October 20, 2021

Volunteers gather to assemble equipment in Homer

Playground pitch-in

Shenandoah Briere/staff reporter

Volunteers, as part of the United Way Day of Caring, help the Homer Village Department of Public Works assemble the new playground Wednesday morning at Newton Park. The playground will be Americans with Disabilities Act compliant.

A group of about 10 people hoisted up a plastic tub and pushed beams toward it, lining up the holes so a Homer Department of Public Works worker could screw the nuts and bolts in place.

They were among 20 people assembling a new playground Wednesday morning at Newton Park in Homer. The group included village officials, workers and volunteers from Bailey Place Insurance, Molina Healthcare and the Cortland Breakfast Rotary Club participating in the United Way Day of Caring.

“We work in the community and we enjoy giving back to the community,” said Hope Cross, director of agency operations at Bailey Place Insurance.

Cross, who is a grandmother, said it’s a great way to give something to the kids. “I love to hear them playing, it’s the greatest sound,” she said.
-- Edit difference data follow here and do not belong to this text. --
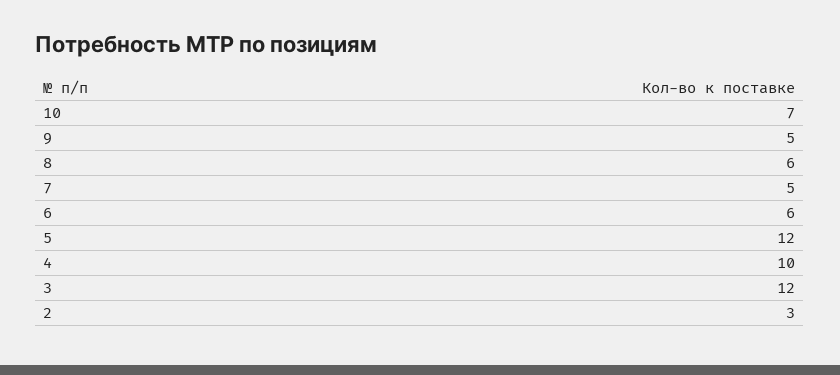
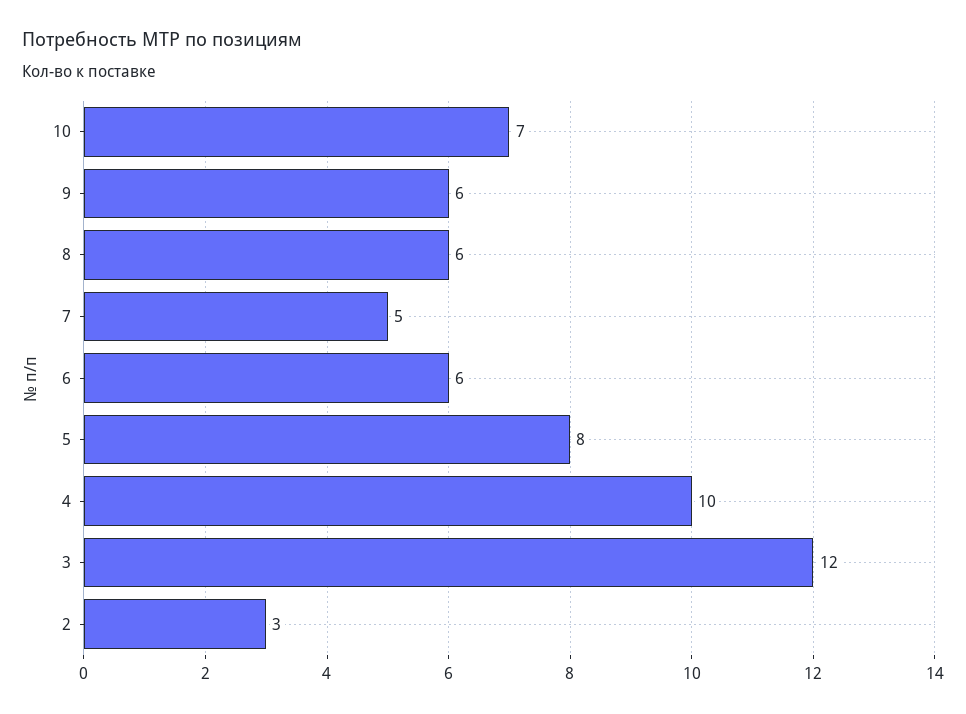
  {
    "10": 7,
-   "9": 5,
+   "9": 6,
    "8": 6,
    "7": 5,
    "6": 6,
-   "5": 12,
+   "5": 8,
    "4": 10,
    "3": 12,
    "2": 3
  }

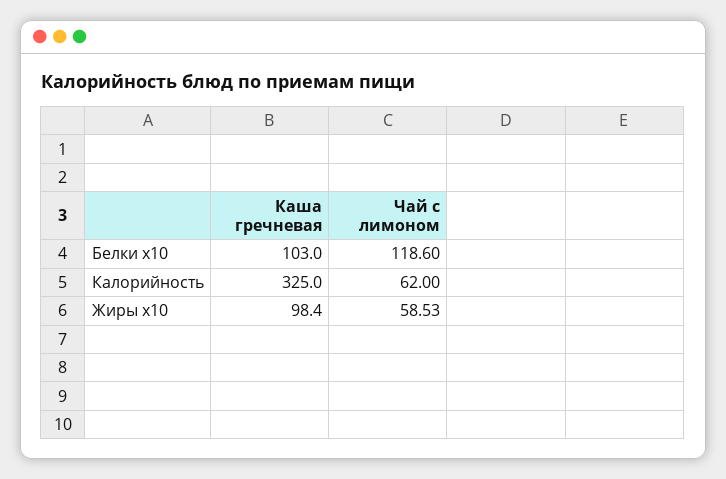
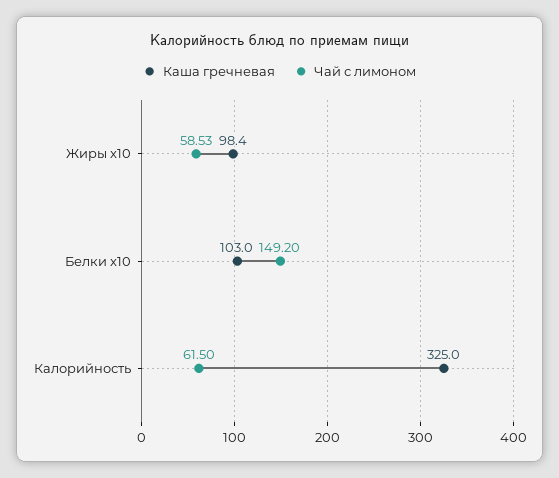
  {
    "Каша гречневая": {
      "Белки x10": 103,
      "Калорийность": 325,
      "Жиры x10": 98.4
    },
    "Чай с лимоном": {
-     "Белки x10": 118.6,
+     "Белки x10": 149.2,
-     "Калорийность": 62,
+     "Калорийность": 61.5,
      "Жиры x10": 58.53
    }
  }

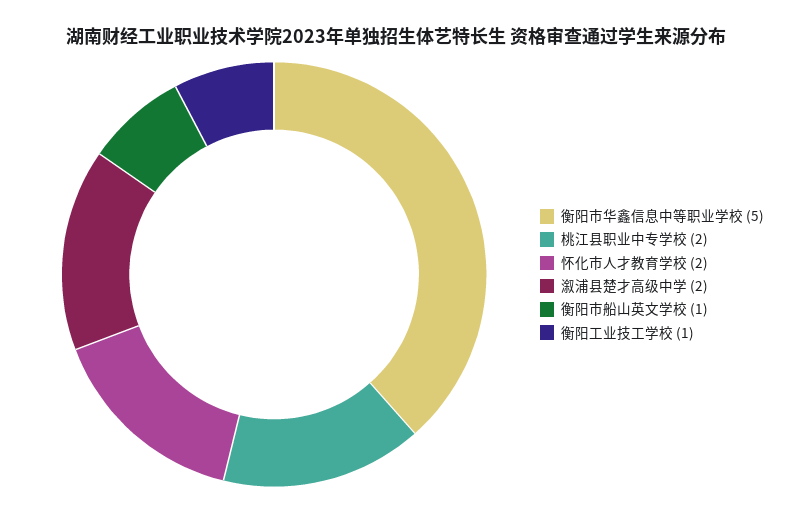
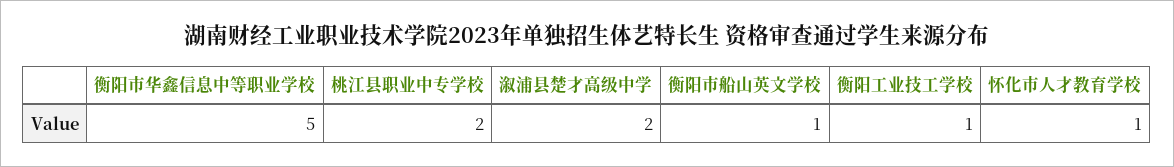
  {
    "衡阳市华鑫信息中等职业学校": 5,
    "桃江县职业中专学校": 2,
-   "怀化市人才教育学校": 2,
+   "怀化市人才教育学校": 1,
    "溆浦县楚才高级中学": 2,
    "衡阳市船山英文学校": 1,
    "衡阳工业技工学校": 1
  }

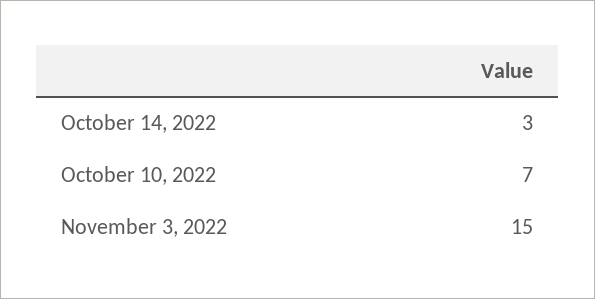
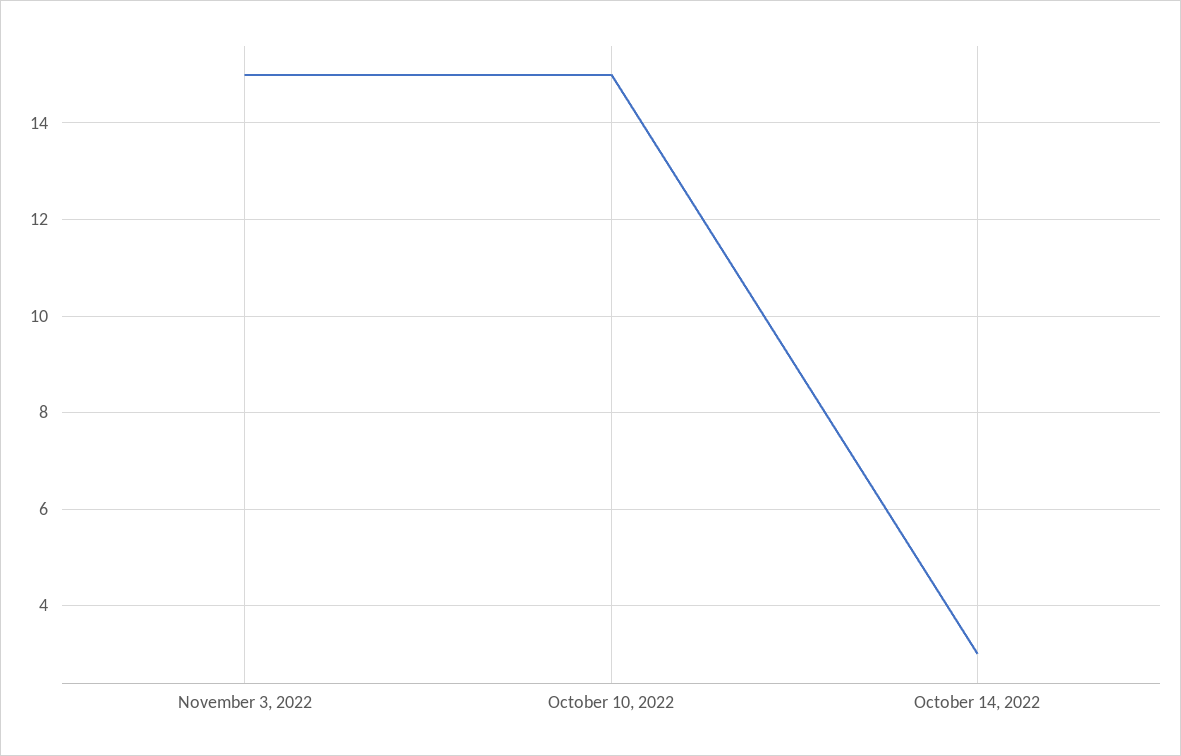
  {
    "October 14, 2022": 3,
-   "October 10, 2022": 7,
+   "October 10, 2022": 15,
    "November 3, 2022": 15
  }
The idea for the new equipment came after resident Hannah Potter sought help from Mayor Darren “Hal” McCabe to improve the park after taking her 4-year-old son there to play.

Day of Caring

Other United Way Day of Caring events:

  • Painting benches at Durkee Park in Homer.
  • Painting the playground at Yaman Park in Cortland.
  • More than 40 McGraw High school students worked on projects in the village.
  • Volunteers picked up boxes of donated food across the community for food banks.
  • A Smith School third-grade class helped volunteers sort the food donations at Beaudry Park in Cortland.
  • Kids at Appleby Elementary in Marathon collected pennies for food banks.

The park has become a hub for children during the school year because they cannot use the playground at Homer Elementary School when the school is in session. The new playground is for children ages 5 to 12.

The village voted in March to use $24,584 from a Community Development Block grant to buy the equipment, but with bulk discounts it spent $24,892 for all that plus a bench and bike rack. To cover the extra $300, the village board used money from a $50,000 park renovation reserve fund.

After polling residents to decide on playground options, Pioneer Estates was picked, which cost $22,466. It is an Americans with Disabilities Act compliant playground.

However, when village Treasurer Tanya Digennaro went to buy the playground plus the swings in May it came out cheaper — $21,046.

To use the entire grant, the village decided to buy bike racks and a bench.

“I love this,” Digennaro said. “This is what it’s all about — seeing everyone together and then when you get to see the kids on it.”

Digennaro said a celebration is planned for the park’s opening, but a date has not yet been set.

Public works employee Kevin Reese said once the playground is built, the village must finish the ground underneath it, pouring concrete, putting in gravel, then fabric and finally woodchips.

“It’s all up to Mother Nature,” he said.